Desktop Survival Guide
by Graham Williams
Todo: This preface is still to be finalised. This draft is not for distribution. Comments are most welcome.
Knowledge leads to wisdom and better understanding. Data mining builds knowledge from information, adding value to the tremendous stores of data that abound today--stores that are ever increasing in size and availability. Emerging from the database community in the late 1980's the discipline of data mining grew quickly to encompass researchers and technologies from Machine Learning, High Performance Computing, Visualisation, and Statistics, recognising the growing opportunity to add value to data. Today, this multi-disciplinary and trans-disciplinary effort continues to deliver new techniques and tools for the analysis of very large collections of data. Searching through databases measuring in the gigabytes and terabytes, data mining delivers discoveries that improve the way an organisation does business. It can enable companies to remain competitive in this modern data rich, knowledge hungry, wisdom scarce world. Data mining delivers knowledge to drive the getting of wisdom.

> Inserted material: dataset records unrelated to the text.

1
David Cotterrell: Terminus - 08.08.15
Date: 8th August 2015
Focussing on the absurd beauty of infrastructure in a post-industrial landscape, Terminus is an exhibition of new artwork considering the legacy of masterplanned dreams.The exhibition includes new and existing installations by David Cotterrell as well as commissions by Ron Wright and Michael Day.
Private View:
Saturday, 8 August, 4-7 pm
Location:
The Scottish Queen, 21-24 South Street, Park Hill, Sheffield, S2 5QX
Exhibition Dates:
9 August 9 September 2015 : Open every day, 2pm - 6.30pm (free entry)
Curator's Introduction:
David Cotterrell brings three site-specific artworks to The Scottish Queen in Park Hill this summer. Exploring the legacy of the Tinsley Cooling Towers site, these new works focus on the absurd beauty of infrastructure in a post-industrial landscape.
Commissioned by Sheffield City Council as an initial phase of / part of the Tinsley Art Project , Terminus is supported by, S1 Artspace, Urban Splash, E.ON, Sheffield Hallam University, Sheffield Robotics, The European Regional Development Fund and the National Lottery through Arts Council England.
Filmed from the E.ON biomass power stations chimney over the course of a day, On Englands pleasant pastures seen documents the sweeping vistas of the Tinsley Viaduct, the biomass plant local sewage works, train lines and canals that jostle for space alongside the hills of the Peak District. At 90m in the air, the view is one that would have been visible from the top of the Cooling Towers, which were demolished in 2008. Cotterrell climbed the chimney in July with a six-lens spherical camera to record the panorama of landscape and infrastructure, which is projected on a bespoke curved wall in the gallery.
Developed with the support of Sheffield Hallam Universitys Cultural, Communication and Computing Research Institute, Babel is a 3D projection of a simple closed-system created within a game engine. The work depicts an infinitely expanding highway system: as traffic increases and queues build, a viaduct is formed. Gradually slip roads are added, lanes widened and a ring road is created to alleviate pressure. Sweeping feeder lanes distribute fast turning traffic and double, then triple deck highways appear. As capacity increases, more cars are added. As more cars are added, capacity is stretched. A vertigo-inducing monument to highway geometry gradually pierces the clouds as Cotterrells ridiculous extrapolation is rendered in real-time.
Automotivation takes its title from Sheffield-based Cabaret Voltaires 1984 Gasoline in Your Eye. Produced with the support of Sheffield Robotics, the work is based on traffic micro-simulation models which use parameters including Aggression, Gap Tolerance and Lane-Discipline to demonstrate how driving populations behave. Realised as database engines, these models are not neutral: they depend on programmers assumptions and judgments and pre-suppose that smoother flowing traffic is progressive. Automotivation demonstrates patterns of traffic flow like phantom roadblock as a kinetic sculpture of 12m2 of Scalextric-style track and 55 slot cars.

The range of techniques and algorithms used in data mining may appear daunting and overwhelming. In performing data mining for a data rich client many decisions need to be made regarding the choice of methodology, the choice of data, the choice of tools, and the choice of application.
Data Mining with Rattle
In this book we introduce the basic concepts and algorithms of data mining, deploying the Free and Open Source Software package Rattle, built on top of the R system. As Free Software the source code of Rattle and R is available to anyone, and anyone is permitted, and indeed encouraged, to extend the software, and to read the source code to learn from it. Indeed, R is supported by a world wide network of some of the world's leading Statisticians. This book guides you through the various options that Rattle provides and serves as a user guide both to Rattle and to Data Mining. Some extensions into using R itself are presented, where this will help with the migration to using the full capacity of the R system.
We deploy the Free and Open Source Software statistical programming language R to illustrate the deployment of data mining technology. As Free Software the source code of R is available to anyone, and anyone is permitted, and indeed encouraged, to extend the software, and to read the source code to learn from it. Indeed, R is supported by a world wide network of some of the world's leading Statisticians. We introduce the R language and guide you through the various R packages that are essential and comprehensive for the Data Miner.